Çetin Ünsalan Yazdı: ‘Et örneği ve ekonomik sorunlar…’
6 Aralık 2023Et fiyatlarıyla ilgili Rekabet Kurumu inceleme başlattı. Fakat yapılan açıklamada şu ifade var: “…önaraştırmalar sonucunda, kırmızı et fiyatlarında son dönemde meydana gelen fiyat artışlarının rekabet karşıtı eylemlerden ziyade sektörün genelinde karşılaşılan çeşitli yapısal sorunlardan kaynaklandığı değerlendirilmiştir.”
Konuyu ilk Sözcü Gazetesi’nden Erdoğan Süzer kaleme aldı ve yazısında ortaya konulan çarpıklığı ve meseleyi araştırmanın Rekabet Kurumu’na düşmüş olmasıyla ilgili çelişkiyi çok güzel özetliyor. O nedenle tekrarlamayacağım.
Ben meseleyi biraz daha genelden değerlendirmek istiyorum. Aslında stokçu, fırsatçı diye başlatılan ve sorunları göz ardı ederek, etiket ile kasa arasında çarpıklık arayarak, topu taca atan zihniyetin deşifresi olan bir karardan bahsediyoruz.
O süreçte de yazdım. Gerçekten bir fırsatçılık arıyorsanız, kasaya değil, muhasebe departmanına gitmeniz ve geriye dönük tüm fatura süreçlerini incelemeniz gerekir. Bu zincirde fırsatçı buldunuz buldunuz. Bulamazsanız, nedenleri olan maliyet artışları ile ilgili çözümü ortaya koymanız lazım gelir.
Lakin memleketimizde her şey gibi bu da göstermelik yapılan, tribünlere oynandığı için, arada göstermelik ceza kesilen, o cezalar da fırsatçılıktan değil, usulsüzlük başlığında toplanan yaklaşımlarla gönülleri hoş etmeye çalışan, ama problem çözmeyen bir bakış açısını izliyoruz.
Türkiye’nin temel problemi üretim metotlarında, üretimsizliğinde, üreteni ürettiğine pişman eden tavrında, yanlış tercihlerde, dış ticaret anlayışında ve sorunları yok sayarak, ‘doğru bilinen yanlışlar’ diye kitap yayınlamasında, ama yanlışları ortadan kaldıran veri tutarsızlığında sorun aramamasındadır.
Ülkede bir maliyet enflasyonu olduğunu reddedip başarılı ekonomik program uyguladığınızı sadece iddia edersiniz.
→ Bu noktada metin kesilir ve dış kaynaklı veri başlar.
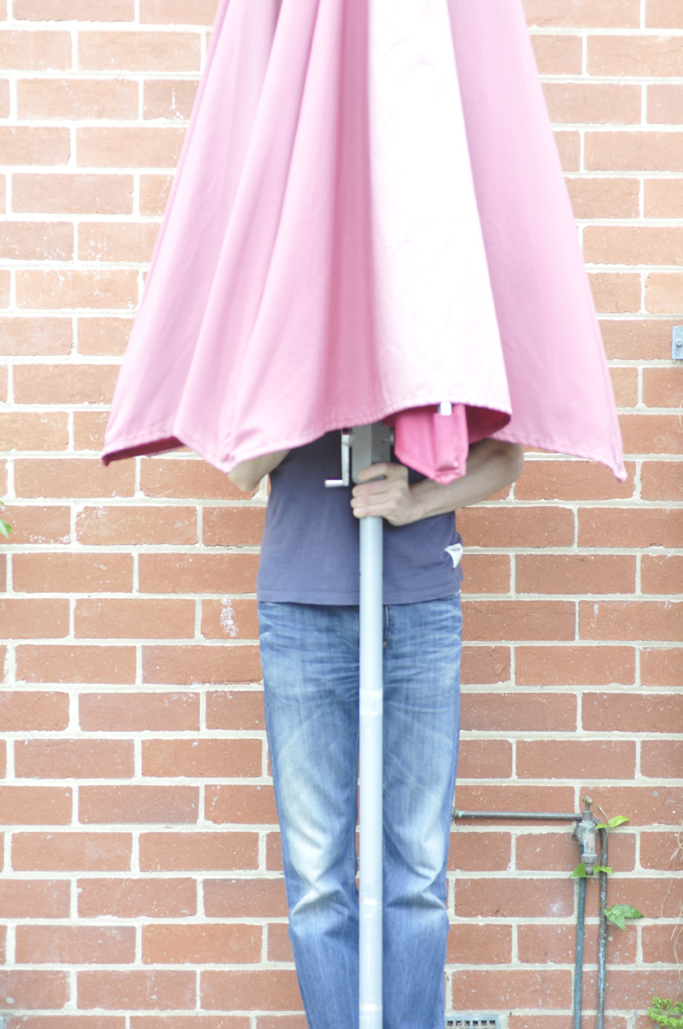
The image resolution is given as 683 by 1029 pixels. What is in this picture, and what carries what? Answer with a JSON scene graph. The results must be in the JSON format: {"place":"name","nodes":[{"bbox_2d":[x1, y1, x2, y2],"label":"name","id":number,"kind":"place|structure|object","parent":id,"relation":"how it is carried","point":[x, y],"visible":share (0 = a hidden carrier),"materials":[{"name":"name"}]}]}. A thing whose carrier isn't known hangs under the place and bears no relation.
{"place":"outdoors","nodes":[
{"label":"outdoors","id":0,"kind":"place"},
{"bbox_2d":[0,0,682,1026],"label":"brick wall","id":1,"kind":"structure","parent":0,"point":[594,49],"materials":[{"name":"red brick"}]},
{"bbox_2d":[0,500,13,538],"label":"plant","id":2,"kind":"object","parent":1,"relation":"attached to","point":[6,526],"visible":0.99,"materials":[{"name":"green plant"}]},
{"bbox_2d":[445,1013,503,1028],"label":"air vent","id":3,"kind":"object","parent":1,"relation":"in","point":[486,1025],"visible":0.63,"materials":[{"name":"metal"}]},
{"bbox_2d":[453,809,584,821],"label":"pipe","id":4,"kind":"object","parent":1,"relation":"attached to","point":[478,816],"visible":0.92,"materials":[{"name":"grey metal"}]},
{"bbox_2d":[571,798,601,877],"label":"valve","id":5,"kind":"object","parent":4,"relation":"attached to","point":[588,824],"visible":0.97,"materials":[{"name":"metal"}]},
{"bbox_2d":[570,814,638,926],"label":"ivy plant","id":6,"kind":"object","parent":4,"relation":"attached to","point":[612,917],"visible":0.69,"materials":[{"name":"green plant"}]},
{"bbox_2d":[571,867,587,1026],"label":"water pipe","id":7,"kind":"object","parent":1,"relation":"attached to","point":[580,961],"visible":0.89,"materials":[{"name":"metal"}]},
{"bbox_2d":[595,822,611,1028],"label":"pipe","id":8,"kind":"object","parent":1,"relation":"attached to","point":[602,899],"visible":0.92,"materials":[{"name":"grey metal"}]},
{"bbox_2d":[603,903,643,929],"label":"ivy leaf","id":9,"kind":"object","parent":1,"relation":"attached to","point":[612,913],"visible":0.72,"materials":[{"name":"green plant"}]},
{"bbox_2d":[646,995,682,1028],"label":"green plant","id":10,"kind":"object","parent":1,"relation":"attached to","point":[676,1021],"visible":0.97,"materials":[{"name":"green plant"}]},
{"bbox_2d":[671,325,682,360],"label":"metal bracket","id":11,"kind":"object","parent":1,"relation":"attached to","point":[680,339],"visible":0.94,"materials":[{"name":"grey metal"}]},
{"label":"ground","id":12,"kind":"structure","parent":0},
{"bbox_2d":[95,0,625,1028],"label":"patio umbrella","id":13,"kind":"object","parent":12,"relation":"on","point":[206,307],"visible":0.96,"materials":[{"name":"pink fabric"}]},
{"bbox_2d":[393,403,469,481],"label":"cloth","id":14,"kind":"object","parent":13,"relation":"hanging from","point":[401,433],"visible":0.42,"materials":[{"name":"pink fabric"}]},
{"bbox_2d":[225,424,521,1028],"label":"man","id":15,"kind":"object","parent":12,"relation":"on","point":[289,617],"visible":0.6},
{"bbox_2d":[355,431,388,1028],"label":"umbrella pole","id":16,"kind":"object","parent":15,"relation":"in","point":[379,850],"visible":0.63,"materials":[{"name":"metal"}]},
{"bbox_2d":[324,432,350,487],"label":"crank handle","id":17,"kind":"object","parent":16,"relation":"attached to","point":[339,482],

Sahadaki herkes neyin ne olduğunu bilir. Bu tarımda da, boya üretiminde de, ayakkabı sektöründe de aynıdır.
Tüketiciye ‘yaşadığın yıpranmayı sineye çek’ deyip, üreticiye ‘maliyeti fiyata yansıtma’ mesajı vererek sorunları çözmüş değil, bir tarafta fakirlik, diğer tarafta sermaye erimesi yaratmış oluyorsunuz.
Oysa Türkiye’nin bugün ihtiyacı olan şey ekonomik planlamadır. Son dönemde tarım sektöründe bu dile getiriliyor. Nasıl gerçekleşecek bilmiyorum; bakıp göreceğiz. Ama tek bir sektörle işin içinden çıkılsaydı, ülkede ilk ve tek envanteri makine sektörü yaptı; çözülürdü.
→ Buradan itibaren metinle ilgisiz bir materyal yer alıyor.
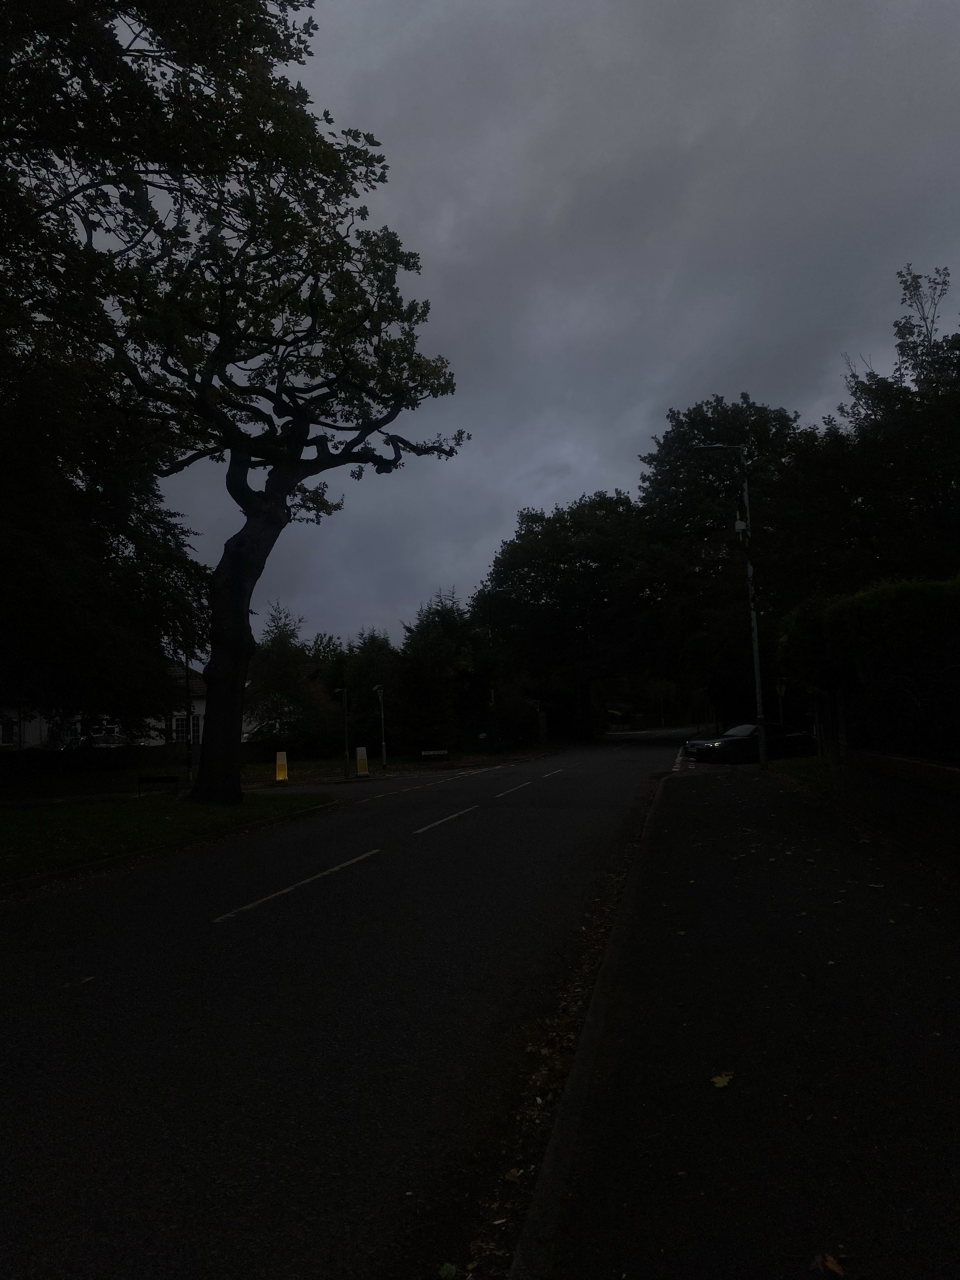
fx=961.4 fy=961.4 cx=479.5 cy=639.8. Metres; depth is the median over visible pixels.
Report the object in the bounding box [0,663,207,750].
white house
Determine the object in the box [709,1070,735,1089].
fallen leaf
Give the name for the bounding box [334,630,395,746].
tree
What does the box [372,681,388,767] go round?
street lamp
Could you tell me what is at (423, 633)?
tree
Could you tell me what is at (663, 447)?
tree
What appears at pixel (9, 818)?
lawn
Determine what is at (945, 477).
tree
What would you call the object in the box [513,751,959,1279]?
pavement
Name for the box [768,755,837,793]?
grass verge
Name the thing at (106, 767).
hedge
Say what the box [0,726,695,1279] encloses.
road
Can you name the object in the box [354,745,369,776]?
bollard
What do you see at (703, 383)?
sky
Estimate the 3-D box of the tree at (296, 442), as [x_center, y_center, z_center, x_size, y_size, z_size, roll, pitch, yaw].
[-4.329,-4.695,18.918,8.209,15.779,8.128,-4,-5,25]
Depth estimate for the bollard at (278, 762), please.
27.23 m
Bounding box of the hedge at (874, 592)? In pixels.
[780,573,959,759]
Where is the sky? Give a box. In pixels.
[116,0,959,660]
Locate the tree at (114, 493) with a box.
[0,0,276,751]
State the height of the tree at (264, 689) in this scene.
7.510 m
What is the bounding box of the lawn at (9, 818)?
[0,790,334,881]
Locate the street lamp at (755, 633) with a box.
[692,440,767,770]
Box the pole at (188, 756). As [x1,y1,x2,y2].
[182,651,193,777]
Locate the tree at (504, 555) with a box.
[473,491,651,739]
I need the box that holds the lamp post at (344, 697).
[335,686,351,778]
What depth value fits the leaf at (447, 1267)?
2.71 m
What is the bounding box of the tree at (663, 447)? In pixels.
[634,392,806,720]
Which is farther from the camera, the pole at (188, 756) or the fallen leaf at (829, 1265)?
the pole at (188, 756)
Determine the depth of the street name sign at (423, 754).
37.01 m
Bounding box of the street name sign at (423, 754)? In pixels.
[419,748,449,760]
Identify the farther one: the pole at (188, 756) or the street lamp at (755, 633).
the pole at (188, 756)
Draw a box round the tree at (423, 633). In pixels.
[391,588,488,755]
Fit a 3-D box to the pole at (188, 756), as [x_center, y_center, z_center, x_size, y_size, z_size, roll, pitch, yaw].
[-9.440,2.063,31.010,0.502,5.291,0.479,-3,-5,12]
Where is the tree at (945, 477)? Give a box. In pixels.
[781,263,959,601]
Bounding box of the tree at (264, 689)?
[241,599,317,748]
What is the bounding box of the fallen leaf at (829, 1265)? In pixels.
[809,1252,845,1275]
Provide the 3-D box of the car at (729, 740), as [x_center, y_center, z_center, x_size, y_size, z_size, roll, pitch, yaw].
[9.010,3.423,31.518,4.780,1.490,1.913,0,-5,-23]
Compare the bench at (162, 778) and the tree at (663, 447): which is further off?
the tree at (663, 447)
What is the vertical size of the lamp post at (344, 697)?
2.828 m
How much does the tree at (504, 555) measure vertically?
16.799 m
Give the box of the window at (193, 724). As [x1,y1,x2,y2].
[172,714,200,744]
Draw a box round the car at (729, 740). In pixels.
[684,723,815,763]
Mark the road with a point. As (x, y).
(455, 837)
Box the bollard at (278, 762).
[273,751,289,781]
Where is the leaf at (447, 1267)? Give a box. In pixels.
[437,1261,457,1279]
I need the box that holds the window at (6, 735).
[0,717,16,745]
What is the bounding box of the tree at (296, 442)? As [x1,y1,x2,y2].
[80,5,466,802]
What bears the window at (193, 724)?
in the white house at (201, 711)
Demek ki bizim tüm ekonomiyi envanter altına almamız, genel bir yol haritası hazırlamamız, planlı hareketler yaparak, eylemlerimizden finansman tercihlerimize kadar her şeyi bu doğrultuda gerçekleştirmemiz gerekiyor.
Hatta ihracat tutkusunu bir kenara bırakıp, önce iç tedarik sorununu halledip, ithalata ihtiyaç duymayacak bir yapı kurup, ardından kapasite arttırarak ihracatı konuşmamız lazım. Lazım da kime anlatıyorsunuz? Yıllardır biz çalıp, biz oynuyoruz. Fatura da ortada.